In a review recently published in the Journal of Parkinson’s Disease, Chen and Ritz evaluate novel hypotheses and approaches that may help gain further insight into PD development and the role of the environment.

“We are at an exciting moment to unveil environmental contributions to PD development and progression”

The Braak hypothesis of PD proposes that onset is due to the entry and propagation of a foreign pathogen which triggers the characteristic Lewy body pathology. According to this hypothesis, the pathogen enters through the nasal cavity and the pathology starts in the olfactory bulb and enteric nerves, taking years to reach the substantia nigra and initiate the motor symptoms.

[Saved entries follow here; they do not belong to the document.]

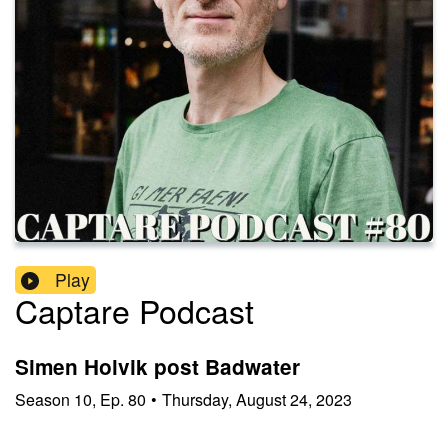
Play
Captare Podcast
Simen Holvik post Badwater
Season
10
,
Ep.
80
•
Thursday, August 24, 2023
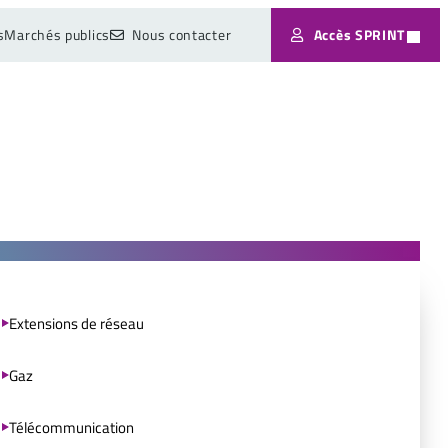
s
Marchés publics
Nous contacter
Accès SPRINT
Extensions de réseau
Gaz
Télécommunication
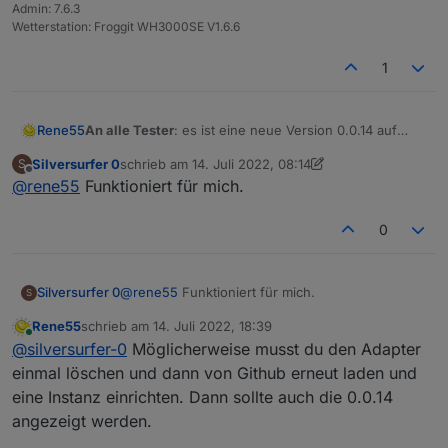
Admin: 7.6.3
Wetterstation: Froggit WH3000SE V1.6.6
1
Rene55
An alle Tester
: es ist eine neue Version 0.0.14 auf
Github, die auch mehrere Balkonkraftwerke mit dem
Silversurfer 0
schrieb am
14. Juli 2022, 08:14
S
gleichen Account (Danke an
@
Reiner1962
) auslesen
zuletzt editiert von Silversurfer 0
Offline
@
rene55
Funktioniert für mich.
kann.
0
Silversurfer 0
@
rene55
Funktioniert für mich.
S
Rene55
schrieb am
14. Juli 2022, 18:39
zuletzt editiert von
Online
@
silversurfer-0
Möglicherweise musst du den Adapter
einmal löschen und dann von Github erneut laden und
eine Instanz einrichten. Dann sollte auch die 0.0.14
angezeigt werden.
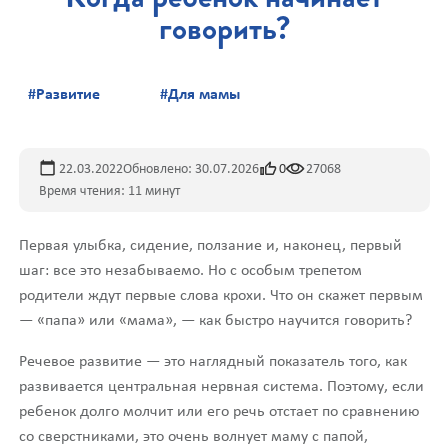
говорить?
#Развитие
#Для мамы
22.03.2022
Обновлено: 30.07.2026
0
27068
Время чтения: 11 минут
Первая улыбка, сидение, ползание и, наконец, первый
шаг: все это незабываемо. Но с особым трепетом
родители ждут первые слова крохи. Что он скажет первым
— «папа» или «мама», — как быстро научится говорить?
Речевое развитие — это наглядный показатель того, как
развивается центральная нервная система. Поэтому, если
ребенок долго молчит или его речь отстает по сравнению
со сверстниками, это очень волнует маму с папой,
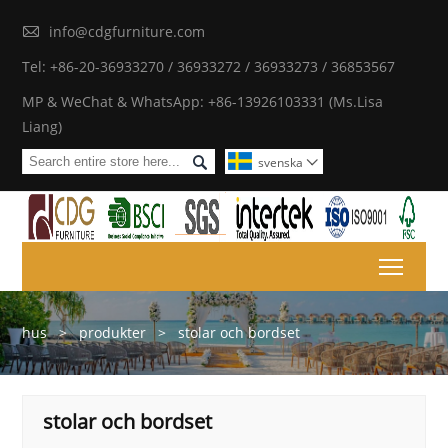

info@cdgfurniture.com
Tel: +86-20-36933270 / 36933272 / 36933273 / 36853567
MP & WeChat & WhatsApp: +86-13926103331 (Ms.Lisa
Liang)

svenska

Toggl
hus
>
produkter
>
stolar och bordset
stolar och bordset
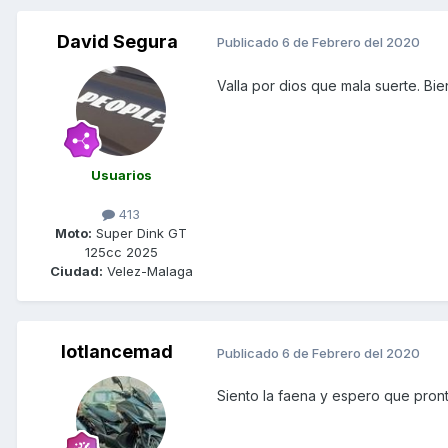
David Segura
Publicado
6 de Febrero del 2020
Valla por dios que mala suerte. Bi
Usuarios
413
Moto:
Super Dink GT
125cc 2025
Ciudad:
Velez-Malaga
lotlancemad
Publicado
6 de Febrero del 2020
Siento la faena y espero que pron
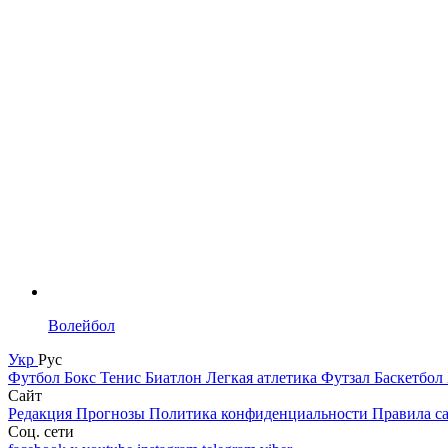
Волейбол
Укр
Рус
Футбол
Бокс
Тенис
Биатлон
Легкая атлетика
Футзал
Баскетбол
Сайт
Редакция
Прогнозы
Политика конфиденциальности
Правила с
Соц. сети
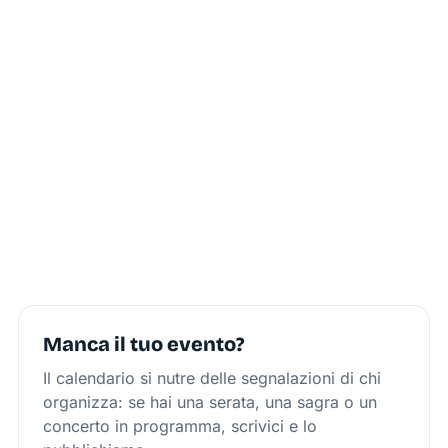
Manca il tuo evento?
Il calendario si nutre delle segnalazioni di chi
organizza: se hai una serata, una sagra o un
concerto in programma, scrivici e lo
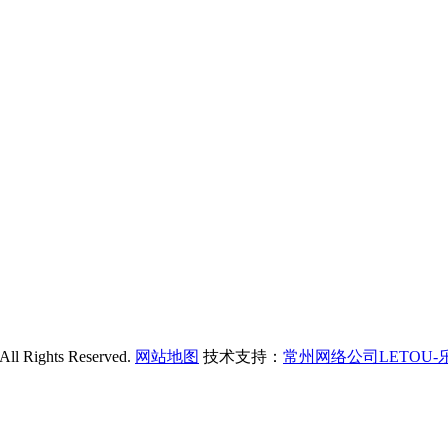
ghts Reserved.
网站地图
技术支持：
常州网络公司LETOU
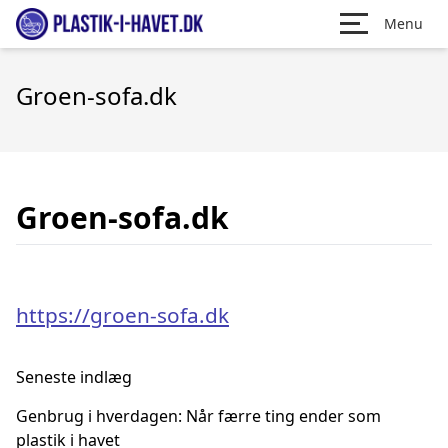
Menu
Groen-sofa.dk
Groen-sofa.dk
https://groen-sofa.dk
Seneste indlæg
Genbrug i hverdagen: Når færre ting ender som
plastik i havet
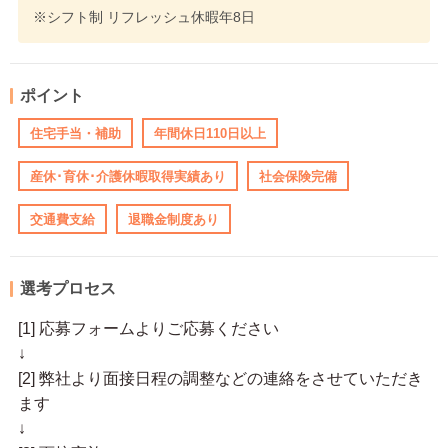
※シフト制 リフレッシュ休暇年8日
ポイント
住宅手当・補助
年間休日110日以上
産休･育休･介護休暇取得実績あり
社会保険完備
交通費支給
退職金制度あり
選考プロセス
[1] 応募フォームよりご応募ください
↓
[2] 弊社より面接日程の調整などの連絡をさせていただき
ます
↓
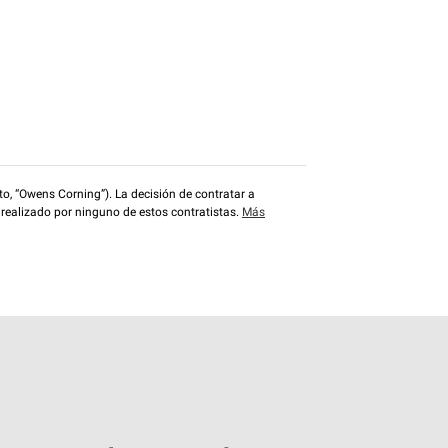
o, “Owens Corning”). La decisión de contratar a
 realizado por ninguno de estos contratistas.
Más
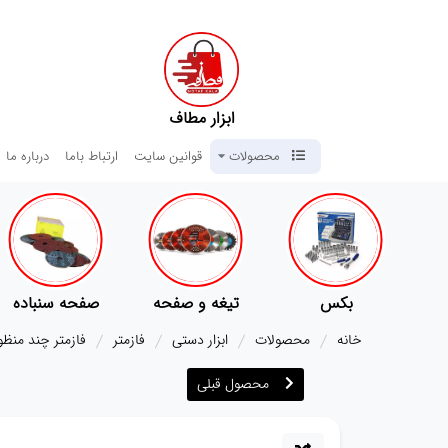
ابزار مطاف
محصولات
قوانین سایت
ارتباط باما
درباره ما
تیغه و صفحه
صفحه سنباده
آچار ها
خانه
محصولات
ابزار دستی
فازمتر
فازمتر چند منظوره م
محصول قبلی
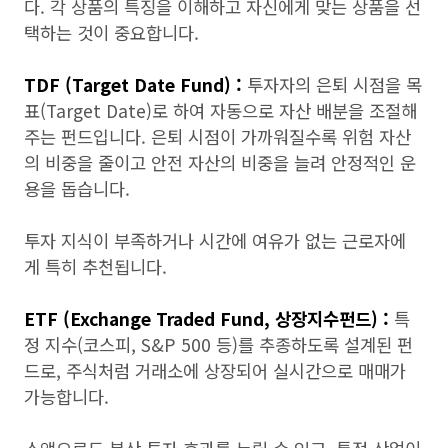
다. 각 상품의 특징을 이해하고 자신에게 맞는 상품을 선
택하는 것이 중요합니다.
TDF (Target Date Fund) :
투자자의 은퇴 시점을 목
표(Target Date)로 하여 자동으로 자산 배분을 조절해
주는 펀드입니다. 은퇴 시점이 가까워질수록 위험 자산
의 비중을 줄이고 안전 자산의 비중을 늘려 안정적인 운
용을 돕습니다.
투자 지식이 부족하거나 시간에 여유가 없는 근로자에
게 특히 추천됩니다.
ETF (Exchange Traded Fund, 상장지수펀드) :
특
정 지수(코스피, S&P 500 등)를 추종하도록 설계된 펀
드로, 주식처럼 거래소에 상장되어 실시간으로 매매가
가능합니다.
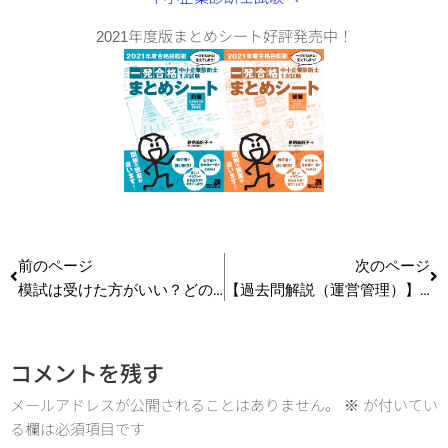
2021年度版まとめシート好評発売中！
前のページ
次のページ
模試は受けた方がいい？どの模試を受けるべき？【中小企業診断士2021年度特別版】
【過去問解説（運営管理）】R2 第19問 設備管理
コメントを残す
メールアドレスが公開されることはありません。
※
が付いてい
る欄は必須項目です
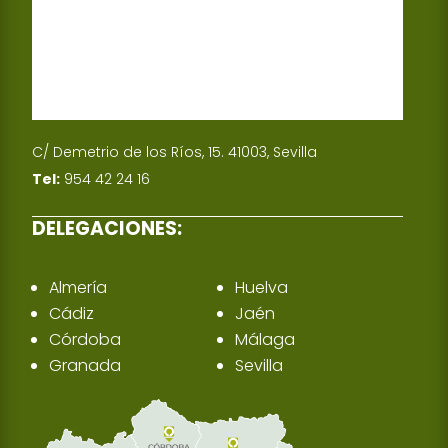
C/ Demetrio de los Ríos, 15. 41003, Sevilla
Tel:
954 42 24 16
DELEGACIONES:
Almería
Huelva
Cádiz
Jaén
Córdoba
Málaga
Granada
Sevilla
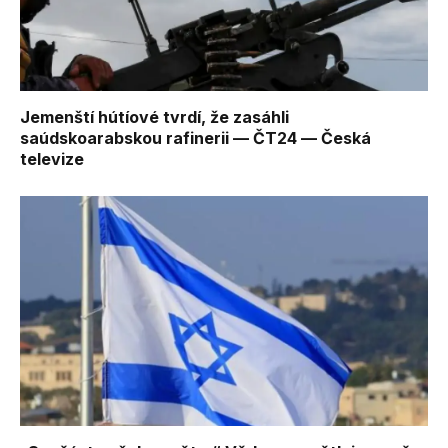
Jemenští hútíové tvrdí, že zasáhli
saúdskoarabskou rafinerii — ČT24 — Česká
televize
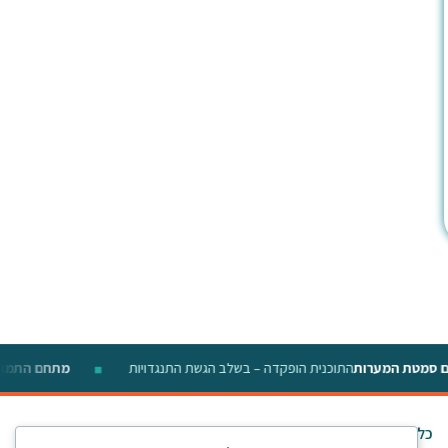
ם סמטת המערות
התוכנית הופקדה – בשלב הגשת התנגדויות
מתחם התמ
◆
כלים לתושב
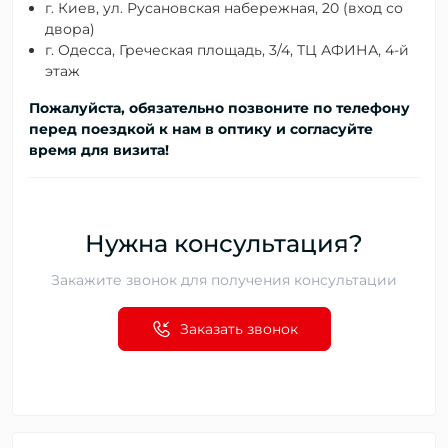
г. Киев, ул. Русановская набережная, 20 (вход со
двора)
г. Одесса, Греческая площадь, 3/4, ТЦ АФИНА, 4-й
этаж
Пожалуйста, обязательно позвоните по телефону
перед поездкой к нам в оптику и согласуйте
время для визита!
Нужна консультация?
Закажите звонок для получения консультации
Заказать звонок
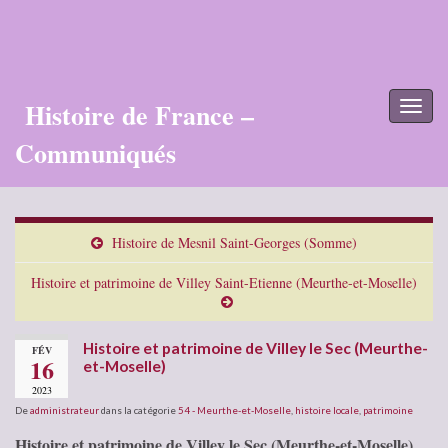
Histoire de France –
Toggl
naviga
Communiqués
Histoire de Mesnil Saint-Georges (Somme)
Histoire et patrimoine de Villey Saint-Etienne (Meurthe-et-Moselle)
Histoire et patrimoine de Villey le Sec (Meurthe-
FÉV
16
et-Moselle)
2023
De
administrateur
dans la catégorie
54 - Meurthe-et-Moselle
,
histoire locale
,
patrimoine
Histoire et patrimoine de Villey le Sec (Meurthe-et-Moselle)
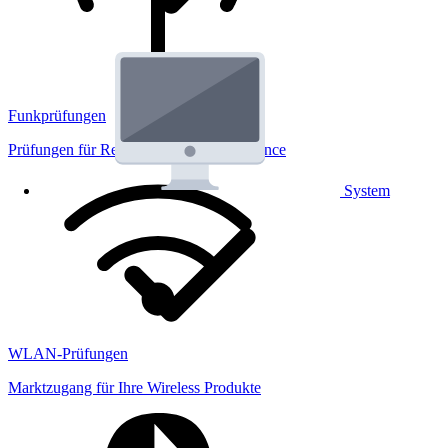
Funkprüfungen
Prüfungen für Regulatorik und Performance
System
WLAN-Prüfungen
Marktzugang für Ihre Wireless Produkte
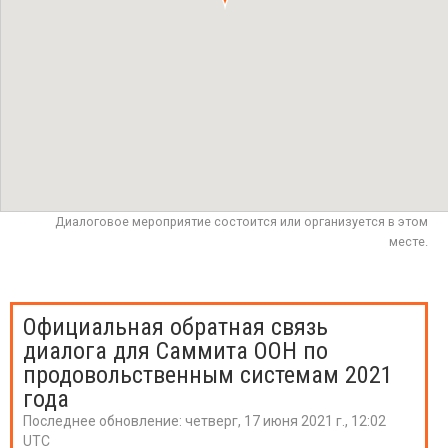
Диалоговое мероприятие состоится или организуется в этом
месте.
Официальная обратная связь
диалога для Саммита ООН по
продовольственным системам 2021
года
Последнее обновление:
четверг, 17 июня 2021 г., 12:02
UTC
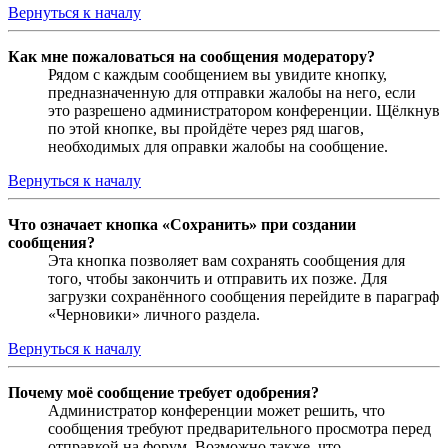
Вернуться к началу
Как мне пожаловаться на сообщения модератору?
Рядом с каждым сообщением вы увидите кнопку,
предназначенную для отправки жалобы на него, если
это разрешено администратором конференции. Щёлкнув
по этой кнопке, вы пройдёте через ряд шагов,
необходимых для оправки жалобы на сообщение.
Вернуться к началу
Что означает кнопка «Сохранить» при создании
сообщения?
Эта кнопка позволяет вам сохранять сообщения для
того, чтобы закончить и отправить их позже. Для
загрузки сохранённого сообщения перейдите в параграф
«Черновики» личного раздела.
Вернуться к началу
Почему моё сообщение требует одобрения?
Администратор конференции может решить, что
сообщения требуют предварительного просмотра перед
отправкой на форум. Возможно также, что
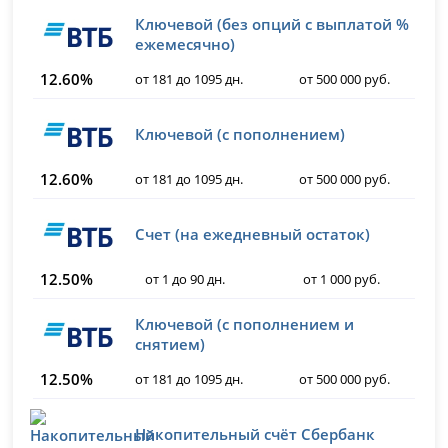
Ключевой (без опций с выплатой %
ежемесячно)
12.60%
от 181 до 1095 дн.
от 500 000 руб.
Ключевой (с пополнением)
12.60%
от 181 до 1095 дн.
от 500 000 руб.
Счет (на ежедневный остаток)
12.50%
от 1 до 90 дн.
от 1 000 руб.
Ключевой (с пополнением и
снятием)
12.50%
от 181 до 1095 дн.
от 500 000 руб.
Накопительный счёт Сбербанк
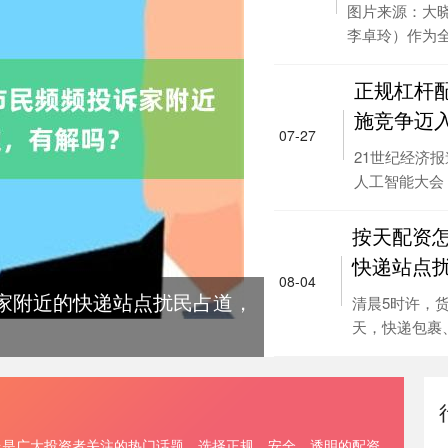
图片来源：大晓
李卓玲）作为全..
正规杠杆配
施竞争迈入
07-27
21世纪经济
人工智能大会（.
按天配资怎
快递站点
08-04
诉家附近的快递站点扰民占道，
清晨5时许，
天，快递包裹、
台是广大投资者关注的热门话题。选择正规、安全、透明的配资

This prodromal stage, the time before symptoms develop, may be key to determining the cause of PD and halting the progression to neurodegeneration and symptom presentation.

“This prodromal stage is of major interest for prevention efforts,” commented the authors. “Targeting factors that enter the body via the nose or gut has become even more important since the discovery that the alpha-synuclein protein-related Lewy pathology, which is characteristic of PD, was identified in the nervous systems of the olfactory pathway and the digestive tract.”

A second concept discussed by the authors is the exposome: the totality of human environmental exposures over an individual’s lifetime. Together with the Braak hypothesis, this concept could provide a theoretical framework for scientists to design studies into the investigation of causes of PD and potential ways to prevent its progression.

“We are at an exciting moment to unveil environmental contributions to PD development and progression by taking a life-course approach, considering prodromal stages of PD, and utilizing novel tools to assess environmental exposures,” they explained.

“The lifelong contributions of environmental factors to PD are difficult to characterize because of the decades-long prodromal stage of the disease and the difficulty in assessing environmental exposures during this stage. We nevertheless believe it will be possible to assess long-term exposures through large-scale environmental monitoring and by using novel biomarkers that reflect the exposome.”